When Congress passed the Tax Cuts and Jobs Act in December 2017, one of the new features introduced to the tax code was the 83(i) election.

This offers a tax break for certain stock option holders, and could significantly benefit your financial situation if you qualify for this tax break.

(Read up on other relevant changes in the new tax laws that may affect you here.)

Most financial advisors are still working out the best strategies with which to help their clients, but experts in the field are moving quickly to provide solutions.

If your advisor isn’t up to speed, first consider getting one who is. Then update yourself on what you need to know about the 83(i) election, including how you can benefit.

 

Understanding the 83(i) Tax Election for Non-Qualified Stock Options and Restricted Stock Units

Again, the 83(i) election offers a tax break for private company restricted stock unit (or RSU) and stock option holders. The provision allows an employee to elect to defer paying the tax in connection with the vesting of an RSU or exercise of a stock option.

This tax deferral may benefit you if you hold an RSU or non-qualified stock option (or NQSO). If you make this election in connection with the exercise of an incentive stock option (abbreviated as ISO), you lose the ISO status and are taxed in the same manner as an NQSO.

Here’s a quick overview of the benefits for the new 83(i) election:

  • You can defer taxes for up to five years. This gives you time to save and prepare for your tax bill.
  • You can take advantage of the potential to defer taxes until your exit — think an initial public offering (IPO) — and then have all the appreciation during your deferral period taxed as long-term capital gains, if you meet the one year holding period.
  • You have the flexibility to revoke the election and choose to pay the taxes any time in the next five years.

 

Who Qualifies for the 83(i) Election?

To be counted as an eligible corporation, your employer must meet the following qualifications:

  • It cannot be a publicly-traded company (and must meet certain other qualifications)
  • It must have a written plan under which no less than 80 percent of all employees are granted stock options or RSUs.

Some employees are not eligible for this tax deferral, including anyone who owns 1 percent or more of the company’s stock. But the vast majority of employees can benefit.

If you’re considering taking advantage of the 83(i) election, it’s important to have a good plan in place. Here are a few things you should consider.

 

Making the 83(i) Election

You must make the election to defer the tax within 30 days of the RSU vesting or the exercise of the stock option. Your employer must notify you that you may be eligible to elect to defer income and certify that your stock is qualified.

If you work for a company that is private but contemplates an IPO in the future, this is a big benefit.

An RSU that vests prior to an IPO, for example, will be taxed at the value of the stock at the vesting date. You can elect to defer paying that tax until the IPO occurs up to five years.

If the value of the stock increases between the time you vest and the date of an IPO and you meet the one year holding period, the appreciation will be taxed at capital gain rates when you sell your stock.
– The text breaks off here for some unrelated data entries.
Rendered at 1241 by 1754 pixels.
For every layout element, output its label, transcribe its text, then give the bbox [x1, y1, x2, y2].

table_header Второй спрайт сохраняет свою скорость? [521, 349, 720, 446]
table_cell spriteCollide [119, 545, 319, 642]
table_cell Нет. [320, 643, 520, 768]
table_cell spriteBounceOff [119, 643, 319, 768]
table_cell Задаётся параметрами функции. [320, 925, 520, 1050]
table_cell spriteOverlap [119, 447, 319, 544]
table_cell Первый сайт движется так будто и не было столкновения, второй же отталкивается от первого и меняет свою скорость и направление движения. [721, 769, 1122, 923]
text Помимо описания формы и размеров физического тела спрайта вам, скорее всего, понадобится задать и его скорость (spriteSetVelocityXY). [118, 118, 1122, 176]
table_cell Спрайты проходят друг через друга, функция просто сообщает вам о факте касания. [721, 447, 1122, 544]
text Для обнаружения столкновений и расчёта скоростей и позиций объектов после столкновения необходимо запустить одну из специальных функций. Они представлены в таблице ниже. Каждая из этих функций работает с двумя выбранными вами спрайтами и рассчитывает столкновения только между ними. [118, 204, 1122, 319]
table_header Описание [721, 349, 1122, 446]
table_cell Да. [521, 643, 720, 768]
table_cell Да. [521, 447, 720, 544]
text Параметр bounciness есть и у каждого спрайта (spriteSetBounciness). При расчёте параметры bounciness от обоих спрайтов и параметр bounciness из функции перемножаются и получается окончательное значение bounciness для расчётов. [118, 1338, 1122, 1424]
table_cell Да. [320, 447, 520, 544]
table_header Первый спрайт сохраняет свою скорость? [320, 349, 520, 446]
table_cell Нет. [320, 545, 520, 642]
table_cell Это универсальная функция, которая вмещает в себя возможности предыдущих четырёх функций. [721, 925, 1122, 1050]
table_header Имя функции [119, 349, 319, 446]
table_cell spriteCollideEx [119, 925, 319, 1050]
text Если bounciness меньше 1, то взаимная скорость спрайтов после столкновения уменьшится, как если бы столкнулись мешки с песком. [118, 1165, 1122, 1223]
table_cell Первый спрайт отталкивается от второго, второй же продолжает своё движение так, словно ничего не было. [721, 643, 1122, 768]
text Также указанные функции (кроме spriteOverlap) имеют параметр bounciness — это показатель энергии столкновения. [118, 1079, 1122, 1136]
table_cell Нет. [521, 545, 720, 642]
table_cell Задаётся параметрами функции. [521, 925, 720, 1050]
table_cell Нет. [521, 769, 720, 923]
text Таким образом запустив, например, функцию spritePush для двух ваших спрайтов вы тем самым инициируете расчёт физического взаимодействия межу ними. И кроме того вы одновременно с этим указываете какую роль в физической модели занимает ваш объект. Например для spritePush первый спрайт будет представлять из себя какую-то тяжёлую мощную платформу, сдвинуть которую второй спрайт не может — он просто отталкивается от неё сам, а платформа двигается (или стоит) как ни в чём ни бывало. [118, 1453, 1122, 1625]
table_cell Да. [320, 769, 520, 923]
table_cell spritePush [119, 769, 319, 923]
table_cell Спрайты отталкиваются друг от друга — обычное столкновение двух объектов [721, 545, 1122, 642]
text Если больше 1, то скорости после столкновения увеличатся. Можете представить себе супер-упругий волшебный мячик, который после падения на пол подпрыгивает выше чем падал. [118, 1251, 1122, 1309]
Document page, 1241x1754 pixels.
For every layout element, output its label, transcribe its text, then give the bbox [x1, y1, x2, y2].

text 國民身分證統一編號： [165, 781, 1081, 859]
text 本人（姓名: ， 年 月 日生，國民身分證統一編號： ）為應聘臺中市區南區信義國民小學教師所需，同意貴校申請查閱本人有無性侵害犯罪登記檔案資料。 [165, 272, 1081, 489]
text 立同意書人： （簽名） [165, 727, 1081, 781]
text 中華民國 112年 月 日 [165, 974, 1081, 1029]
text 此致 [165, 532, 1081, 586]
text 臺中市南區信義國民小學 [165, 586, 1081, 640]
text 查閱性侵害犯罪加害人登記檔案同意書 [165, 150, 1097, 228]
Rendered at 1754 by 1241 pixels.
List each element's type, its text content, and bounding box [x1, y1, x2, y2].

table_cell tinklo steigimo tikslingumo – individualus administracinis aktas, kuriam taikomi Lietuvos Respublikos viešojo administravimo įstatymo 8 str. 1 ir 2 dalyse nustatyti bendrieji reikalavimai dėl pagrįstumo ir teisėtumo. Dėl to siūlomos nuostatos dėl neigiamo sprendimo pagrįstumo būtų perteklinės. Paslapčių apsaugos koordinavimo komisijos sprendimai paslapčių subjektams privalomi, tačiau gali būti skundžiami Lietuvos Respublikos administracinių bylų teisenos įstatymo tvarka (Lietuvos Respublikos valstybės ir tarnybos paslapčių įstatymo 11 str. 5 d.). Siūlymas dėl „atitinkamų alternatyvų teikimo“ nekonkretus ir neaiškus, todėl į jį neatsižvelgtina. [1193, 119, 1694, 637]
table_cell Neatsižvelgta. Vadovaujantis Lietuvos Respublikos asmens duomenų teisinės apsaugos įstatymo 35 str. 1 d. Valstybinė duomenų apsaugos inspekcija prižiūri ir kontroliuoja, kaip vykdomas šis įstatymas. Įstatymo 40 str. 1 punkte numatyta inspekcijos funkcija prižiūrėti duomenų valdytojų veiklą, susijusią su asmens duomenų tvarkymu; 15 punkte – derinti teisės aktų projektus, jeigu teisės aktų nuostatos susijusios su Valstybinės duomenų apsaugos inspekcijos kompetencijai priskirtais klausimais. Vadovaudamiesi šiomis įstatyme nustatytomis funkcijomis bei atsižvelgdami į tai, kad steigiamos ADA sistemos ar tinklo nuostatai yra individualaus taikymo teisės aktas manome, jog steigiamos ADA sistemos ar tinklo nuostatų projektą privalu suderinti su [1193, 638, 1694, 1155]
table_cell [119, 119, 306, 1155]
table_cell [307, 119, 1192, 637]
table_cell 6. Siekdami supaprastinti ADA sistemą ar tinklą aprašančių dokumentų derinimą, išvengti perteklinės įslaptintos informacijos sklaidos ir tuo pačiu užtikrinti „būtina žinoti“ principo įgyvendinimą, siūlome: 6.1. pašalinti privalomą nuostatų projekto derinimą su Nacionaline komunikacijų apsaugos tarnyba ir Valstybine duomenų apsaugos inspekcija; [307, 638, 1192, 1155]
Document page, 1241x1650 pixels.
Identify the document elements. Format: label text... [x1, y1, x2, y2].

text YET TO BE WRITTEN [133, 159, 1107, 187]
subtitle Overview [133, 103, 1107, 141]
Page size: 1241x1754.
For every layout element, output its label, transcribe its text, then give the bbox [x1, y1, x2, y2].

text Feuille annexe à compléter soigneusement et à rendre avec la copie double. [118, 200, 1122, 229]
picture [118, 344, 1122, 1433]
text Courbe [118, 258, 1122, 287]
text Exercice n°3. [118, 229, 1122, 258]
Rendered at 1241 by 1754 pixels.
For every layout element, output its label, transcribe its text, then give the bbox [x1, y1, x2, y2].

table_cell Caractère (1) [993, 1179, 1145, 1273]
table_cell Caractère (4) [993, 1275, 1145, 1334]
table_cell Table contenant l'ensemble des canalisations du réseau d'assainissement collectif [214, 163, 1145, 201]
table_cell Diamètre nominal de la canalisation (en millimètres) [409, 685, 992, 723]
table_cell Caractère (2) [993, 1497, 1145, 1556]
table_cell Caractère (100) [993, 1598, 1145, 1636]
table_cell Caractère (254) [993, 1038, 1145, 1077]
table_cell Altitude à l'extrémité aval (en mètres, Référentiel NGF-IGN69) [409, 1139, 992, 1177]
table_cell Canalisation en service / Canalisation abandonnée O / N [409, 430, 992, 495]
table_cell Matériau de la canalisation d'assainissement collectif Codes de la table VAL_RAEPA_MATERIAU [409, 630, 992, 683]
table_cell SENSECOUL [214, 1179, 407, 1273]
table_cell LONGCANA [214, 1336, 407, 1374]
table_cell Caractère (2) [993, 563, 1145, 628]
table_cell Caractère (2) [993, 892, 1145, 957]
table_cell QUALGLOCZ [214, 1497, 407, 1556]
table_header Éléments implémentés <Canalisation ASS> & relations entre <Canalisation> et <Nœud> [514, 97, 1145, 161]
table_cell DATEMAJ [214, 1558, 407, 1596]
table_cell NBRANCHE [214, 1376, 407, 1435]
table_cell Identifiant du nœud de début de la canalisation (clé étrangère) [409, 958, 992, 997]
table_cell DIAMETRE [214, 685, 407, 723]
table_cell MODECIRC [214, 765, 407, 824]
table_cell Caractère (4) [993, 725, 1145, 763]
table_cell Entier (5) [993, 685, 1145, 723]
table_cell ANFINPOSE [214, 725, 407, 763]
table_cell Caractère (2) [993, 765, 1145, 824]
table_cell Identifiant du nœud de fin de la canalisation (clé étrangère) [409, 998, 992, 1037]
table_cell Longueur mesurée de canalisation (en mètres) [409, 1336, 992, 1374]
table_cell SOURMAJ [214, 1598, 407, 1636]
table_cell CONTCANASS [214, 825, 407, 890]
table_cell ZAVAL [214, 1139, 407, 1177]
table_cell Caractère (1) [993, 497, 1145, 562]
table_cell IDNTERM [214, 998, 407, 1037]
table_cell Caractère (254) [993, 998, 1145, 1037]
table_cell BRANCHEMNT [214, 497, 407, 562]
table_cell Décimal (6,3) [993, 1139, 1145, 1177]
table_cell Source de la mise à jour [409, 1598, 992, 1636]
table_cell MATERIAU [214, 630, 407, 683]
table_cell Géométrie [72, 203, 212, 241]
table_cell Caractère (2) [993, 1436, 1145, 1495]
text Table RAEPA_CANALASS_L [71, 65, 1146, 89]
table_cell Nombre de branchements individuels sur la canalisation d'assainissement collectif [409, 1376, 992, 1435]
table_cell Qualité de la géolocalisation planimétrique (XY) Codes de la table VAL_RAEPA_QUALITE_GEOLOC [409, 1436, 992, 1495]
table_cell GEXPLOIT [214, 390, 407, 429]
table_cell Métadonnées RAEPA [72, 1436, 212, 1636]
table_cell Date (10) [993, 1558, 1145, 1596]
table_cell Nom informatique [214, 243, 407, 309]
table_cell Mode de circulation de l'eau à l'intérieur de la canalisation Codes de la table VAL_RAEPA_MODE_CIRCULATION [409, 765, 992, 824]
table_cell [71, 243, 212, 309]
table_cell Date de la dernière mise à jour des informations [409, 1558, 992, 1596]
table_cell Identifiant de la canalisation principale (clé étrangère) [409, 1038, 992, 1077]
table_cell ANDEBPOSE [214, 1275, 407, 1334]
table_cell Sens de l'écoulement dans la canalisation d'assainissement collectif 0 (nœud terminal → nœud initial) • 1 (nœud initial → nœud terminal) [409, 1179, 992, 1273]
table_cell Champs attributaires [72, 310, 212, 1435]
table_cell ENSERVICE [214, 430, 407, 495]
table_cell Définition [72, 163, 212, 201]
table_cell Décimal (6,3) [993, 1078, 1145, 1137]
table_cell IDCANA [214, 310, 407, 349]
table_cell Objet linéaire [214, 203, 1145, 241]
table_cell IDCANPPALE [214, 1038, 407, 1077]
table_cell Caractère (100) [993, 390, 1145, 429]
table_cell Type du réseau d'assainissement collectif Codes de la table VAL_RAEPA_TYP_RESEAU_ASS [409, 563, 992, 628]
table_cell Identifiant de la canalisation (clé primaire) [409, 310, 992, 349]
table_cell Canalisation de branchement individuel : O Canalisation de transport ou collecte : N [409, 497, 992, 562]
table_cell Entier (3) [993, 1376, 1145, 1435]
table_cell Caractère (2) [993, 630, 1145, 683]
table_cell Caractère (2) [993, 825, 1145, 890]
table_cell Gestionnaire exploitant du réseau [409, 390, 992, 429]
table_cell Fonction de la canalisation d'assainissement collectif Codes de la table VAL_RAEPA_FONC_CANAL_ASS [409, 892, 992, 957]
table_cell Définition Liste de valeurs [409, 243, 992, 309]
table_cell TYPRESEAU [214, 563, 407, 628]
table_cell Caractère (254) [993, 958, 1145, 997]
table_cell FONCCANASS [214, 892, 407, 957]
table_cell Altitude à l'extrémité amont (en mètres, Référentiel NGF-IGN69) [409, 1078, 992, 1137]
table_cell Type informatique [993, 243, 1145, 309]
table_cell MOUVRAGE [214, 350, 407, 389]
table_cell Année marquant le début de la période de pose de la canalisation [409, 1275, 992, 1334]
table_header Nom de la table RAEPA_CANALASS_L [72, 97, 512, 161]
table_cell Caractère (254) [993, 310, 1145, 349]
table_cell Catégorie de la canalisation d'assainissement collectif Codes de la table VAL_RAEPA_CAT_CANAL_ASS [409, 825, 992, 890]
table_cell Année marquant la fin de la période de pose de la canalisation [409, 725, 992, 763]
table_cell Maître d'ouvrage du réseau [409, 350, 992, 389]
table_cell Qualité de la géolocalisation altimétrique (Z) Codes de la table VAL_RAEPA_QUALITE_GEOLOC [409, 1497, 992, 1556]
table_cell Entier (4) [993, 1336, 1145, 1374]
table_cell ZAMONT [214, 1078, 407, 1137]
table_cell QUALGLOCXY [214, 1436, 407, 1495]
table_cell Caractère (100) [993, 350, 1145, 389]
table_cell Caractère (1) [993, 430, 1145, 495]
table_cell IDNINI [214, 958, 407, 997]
The 83(i) election is usually not worth considering in connection with the exercise of ISO’s since you lose the ISO status if you make the 83(i) election.

If you make the election in connection with the exercise of ISO’s, you would avoid having to pay the AMT at time of exercise, but you lose the potential for capital gain treatment on the entire gain which is the big advantage of an ISO compared to an NQSO.

Don’t forget that it’s now easier under the new tax rules to recoup the minimum tax carryover, so you can get your AMT back.

 

Determining Taxable Income and Paying Taxes

The amount of taxable income will be based on the value of the stock at the date the RSU vests or the option is exercised.

If your employer stock becomes publicly tradable before the end of five years, the income becomes taxable at that time.

The 83(i) election delays the tax bill for up to five years or until an IPO, whichever occurs first. You can revoke the election anytime and pay the tax in the year that you chose to revoke.

When you pay taxes, your bill is based on the fair market value at the time the 83(i) election is made. But the taxes are paid based on your current tax rate, not the tax rate during the year of the 83(i) election.

As a result, you should take increased future income and increased future tax rates into consideration when dealing with this election.

 

What if your Options and RSU’s are subject to Dual Vesting

If your employer has a dual vesting requirement, taxation will look a bit different for you. Dual vesting uses a vesting schedule based on time but also requires a liquidity event to trigger vesting. If the liquidity event is an IPO, your tax is deferred until after the IPO but the tax is based on the fair market value at the later vesting date.

In other words, the tax is based on the post-IPO price with dual vesting. However, if you qualify for the 83(i) election, your tax is based on the value at the date your RSU vests or you exercise a stock option.

The 83(i) election does not apply if your RSU’s or stock options are subject to dual vesting. We suspect many companies will drop the dual vesting requirement in the future and take advantage of the 83(i) election.

Since the 83(i) election is a new feature of the tax code, it’s still an ongoing area of research for financial advisors and tax professionals. Be sure to consult tax advisor before taking advantage of the 83(i) election.

Reach out to your financial team to understand your options so you can position yourself to choose the absolute best one for you.